The woman who served as Hastings-on-Hudson's first female mayor has died.
Frances DePuydt MacEachron, mayor of Hastings-on-Hudson from 1980 to 1992, died on Thursday, Aug. 8 at her home in Sleepy Hollow. She was 94.
From 1968 to 1976, she was a member of the Hastings Board of Education, and for two years its president. She had also been active in the Hastings PTA, the Lyndhurst Board, and the Westchester Community College Foundation Board.
A gifted soprano, she sang in the Grace Episcopal Church choir in White Plains, for nearly 30 years, says the obituary.
MacEachron was born in Des Moines, Iowa, on March 13, 1925.
She graduated from the University of Iowa and received a M.A. in history from Radcliffe College.
She and David W. MacEachron, her husband of 42 years, were married in Cambridge, Massachusetts in 1947. They lived in Paris from 1949 to 1951, where (David) MacEachron was with the Marshall Plan.
They moved to Hastings in 1954. David MacEachron led The Japan Society for 16 years, until 1989, and had previously been vice president of the Council on Foreign Relations for over 10 years. He died in 1990.
Fran MacEachron was predeceased by Dr. John M. Kinney, her domestic partner of 13 years and a former professor at Columbia University's medical school, in January 2011.
She is survived by her daughters, Susan MacEachron and Laura O'Callaghan; her son, Daniel; five grandchildren; and her sister, Janet Metcalf.

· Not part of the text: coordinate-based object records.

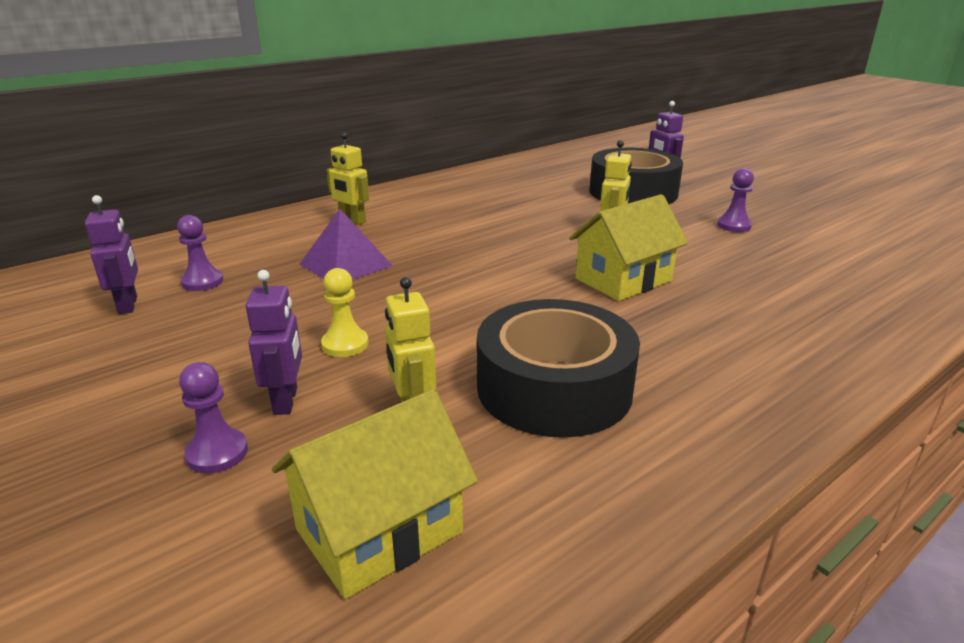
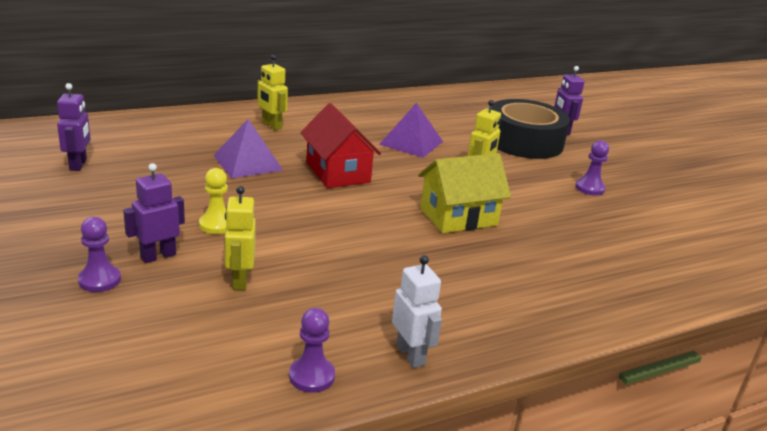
camera: 10 degrees right, 0 degrees up
(202, 282) = (136, 156): purple pawn -> purple pawn (312, 376)
(286, 401) = (158, 256): purple robot -> purple robot turned 135 degrees counterclockwise
(379, 531) = (179, 349): yellow house -> none
(458, 257) = (338, 172): none -> red house
(518, 213) = (411, 143): none -> purple pyramid
(554, 387) = (348, 286): black tape -> none
(690, 461) = (411, 355): none -> white robot

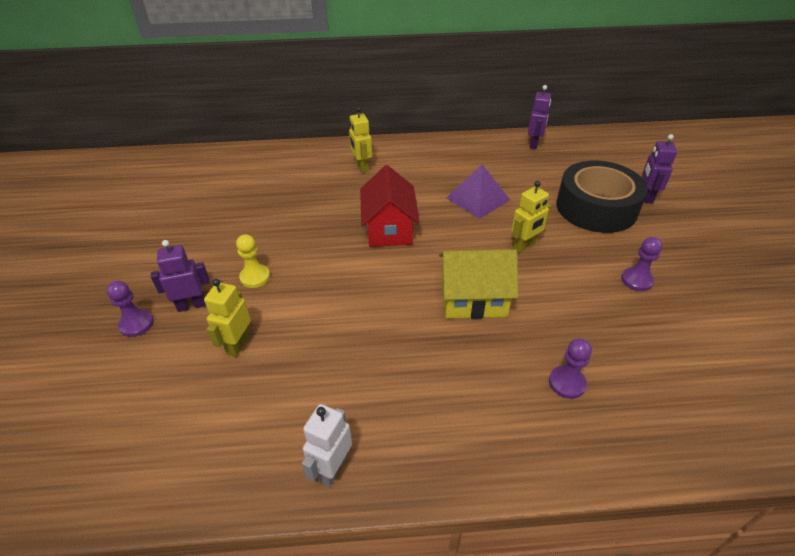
camera: 25 degrees right, 15 degrees up
(78, 165) = (189, 197): purple robot -> purple robot (534, 144)
(248, 162) = (318, 208): purple pyramid -> none
(312, 376) = (233, 472): purple pawn -> purple pawn (567, 383)
(411, 355) = (332, 468): white robot -> white robot turned 150 degrees counterclockwise

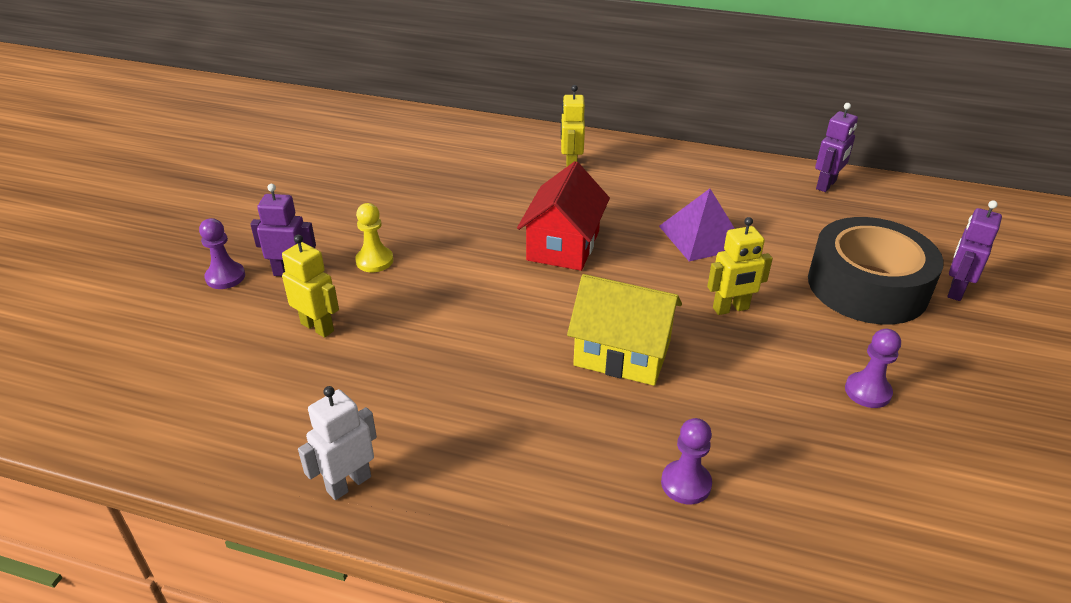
camera: 20 degrees right, 5 degrees down
(238, 345) = (318, 327): yellow robot -> yellow robot turned 90 degrees clockwise

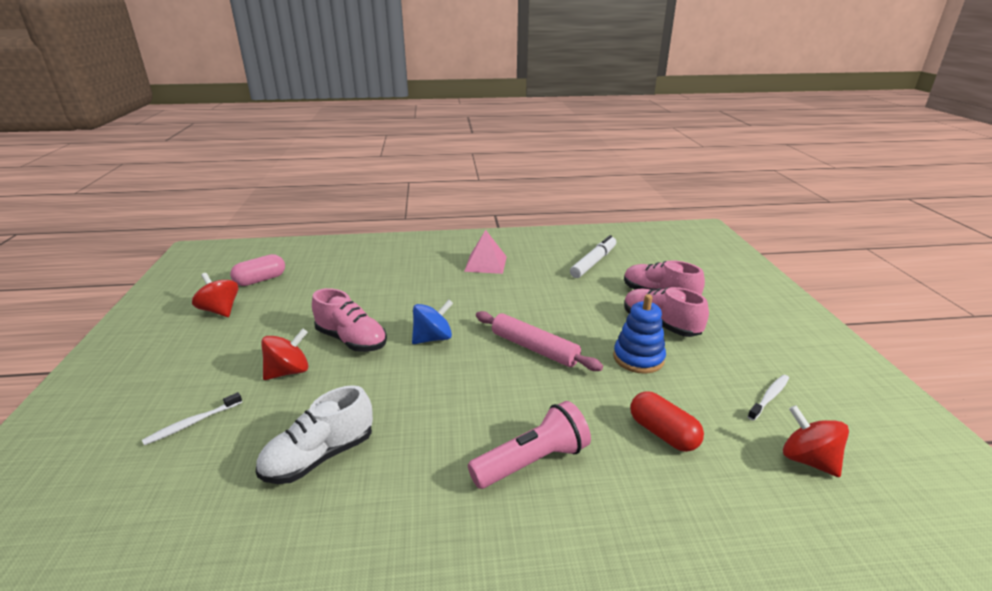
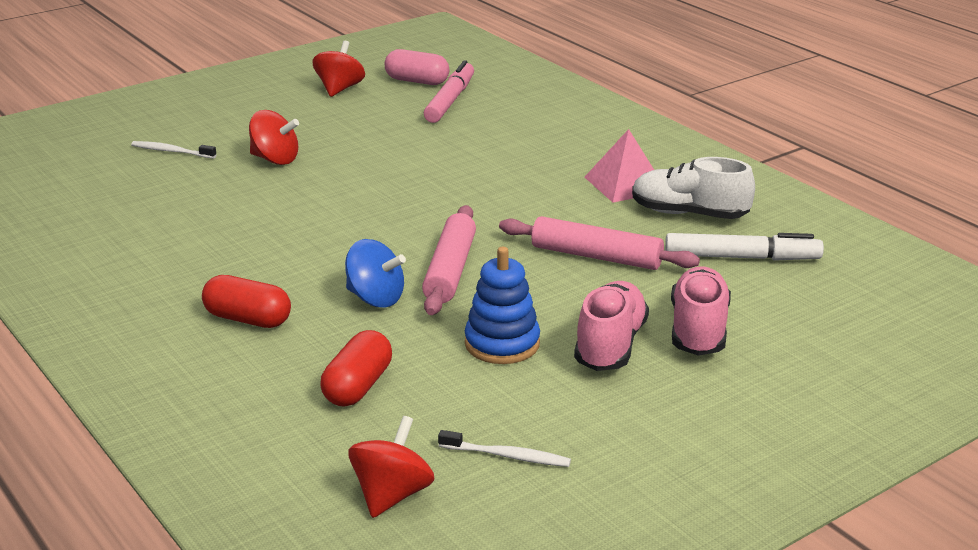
camera: 60 degrees right, 0 degrees up
(307, 278) = (450, 100): none -> pink marker
(319, 457) = (174, 218): white shoe -> white shoe (689, 214)
(351, 340) = (356, 167): pink shoe -> none
(433, 338) = (406, 207): blue spinning top -> blue spinning top (375, 298)
(532, 461) = (248, 319): pink flashlight -> red capsule
(559, 297) = (596, 256): none -> pink rolling pin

"Even though I didn’t know her, she was an inspiration to me and to many other women in local politics as a pioneering female politician in an era when it was relatively uncommon for women to have leadership roles in municipal government," said Hastings-on-Hudson Mayor Nicola Armacost.
Armacost noted "the sad news came as we were frantically pulling together our submission and letters of support for a grant to the New York State Department of Environmental Conservation’s Hudson River Estuary Program, for study and development of permitting plans for improvements to the shoreline of MacEachron Waterfront Park, which was named in Fran’s honor."
MacEachron was "instrumental in acquiring the land to preserve open space and to provide public access to the waterfront for the community," she said.